Defined contribution pensions are more user-friendly now, and DC pensions can even have advantages over DB pensions, which was rarely the case prior to the new rules.”
Baroness Altmann was particularly forceful on the question as to whether the UK government and FCA were taking “adequate steps to prevent scamming and mis-selling”: “Definitely not”.
“At the very least we urgently need to introduce the ban on pensions cold-calling,” she said. “I am trying to do this via the Financial Guidance and Claims Bill, there is cross-party support; yet the DWP is resisting this.
“We could get the ban introduced much more quickly by using this current legislative opportunity.
“If it does not happen now, then there is no bill in sight for another couple of years perhaps.”
It is a fundamental fact of scams and frauds, she noted, that almost all of them “will normally be initiated by an unsolicited approach”.
‘Authorities doing nothing’
One pension scam victim who has made a submission to the Work and Pensions Committee inquiry on pension freedoms that hasn’t yet been posted told International Investment his comments had focused on the fact that “the authorities are seeming to do absolutely nothing to prevent the scam or prosecute the scammers”.
Based on his own efforts to go after the companies and individuals responsible for scamming him, he told the W&P committee that he had “compiled a significant body of narrative with compelling evidence of those who are directly contravening FSMA 2000 s.238 or are knowingly concerned with the contravention of FSMA 2000, s.238, but neither the FCA nor Action Fraud have shown any interest whatsoever”. (Action Fraud is the UK’s national fraud and cyber crime reporting centre.)
“In my experience, this is the tale of many pension scam victims,” added the victim – a resident of Milton Keynes in the UK who asked to be identified here only by his first name, Stephen – in his submission.
“The very system designed to protect me from scammers failed me, and when I reported it to the authorities, I was abandoned, and the reason given to me was that the adviser transferring my pension was unregulated.
“Neither the Government, nor the FCA, nor Action Fraud are visibly taking any steps to prevent scamming and mis-selling, and the victims are then abandoned when they report it to the authorities because the perpetrators are ‘unregulated’, the consequence of which is victims then discover they have lost significant rights and access to the FSCS.

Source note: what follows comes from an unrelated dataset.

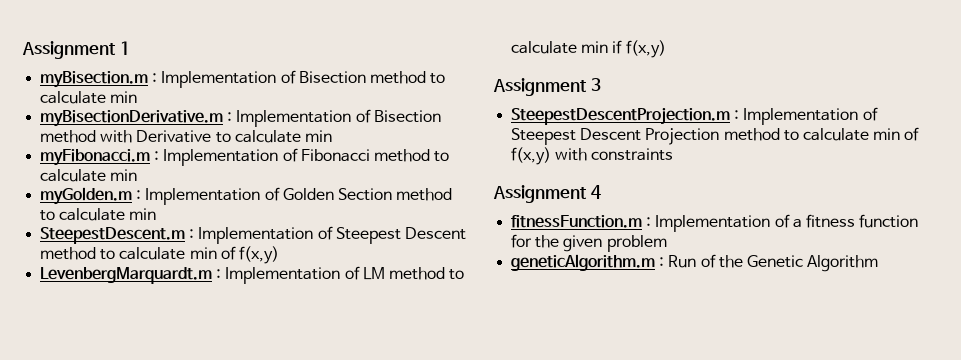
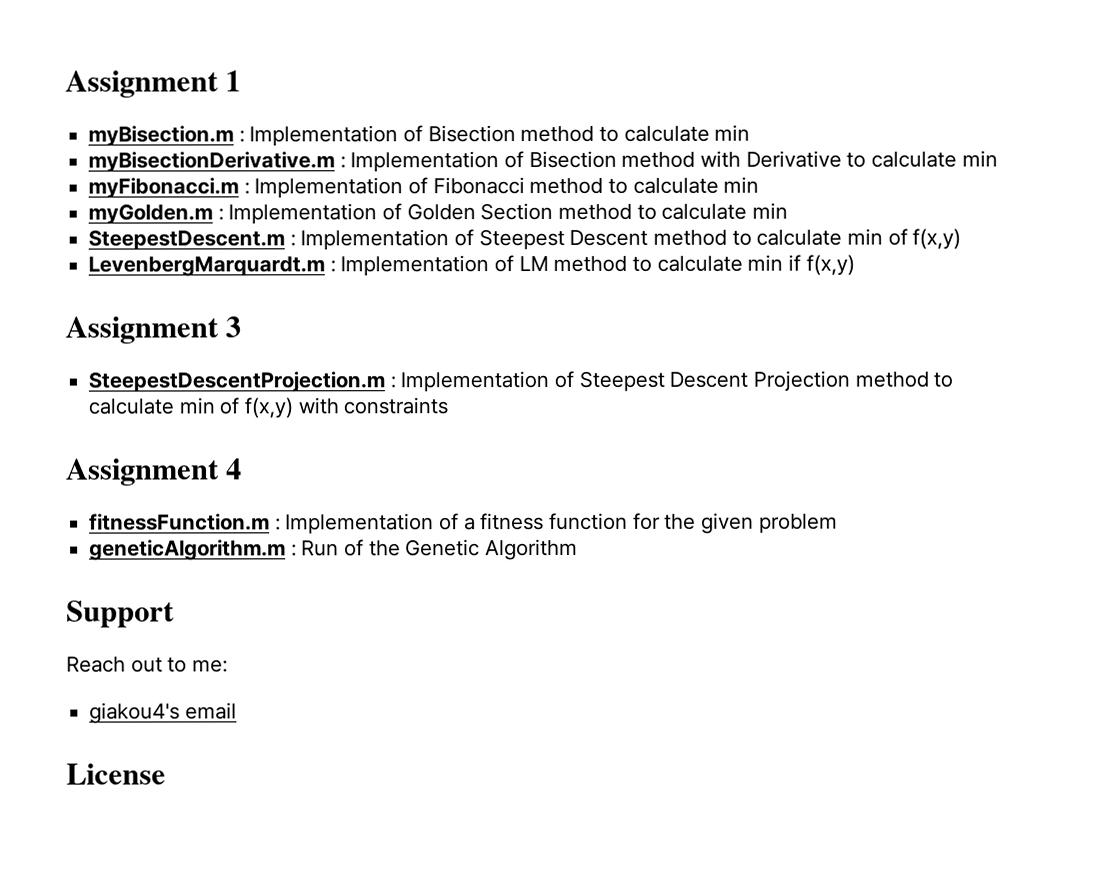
(879, 263) none -> [66,600,175,628] [66,656,229,673] [89,702,237,724] [66,763,166,785] // Support // Reach out to me: // giakou4's email // License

“The scammers will openly continue to flout the law and transfer people’s pensions into unregulated high risk investments because they can for as long as the FCA and Action Fraud demonstrate they have no teeth.
“The very system designed to protect me let me down, abandoned me and now denies me justice by refusing to prosecute those that ‘unlawfully obtained my pension’, to use [pensions minister] Guy Opperman’s own words.
“The Government openly acknowledges [that] “£43m has been unlawfully obtained by scammers since April 2014″, [but] how many of those breaking the law [by scamming people out of their pensions] have been prosecuted since 2014? None.”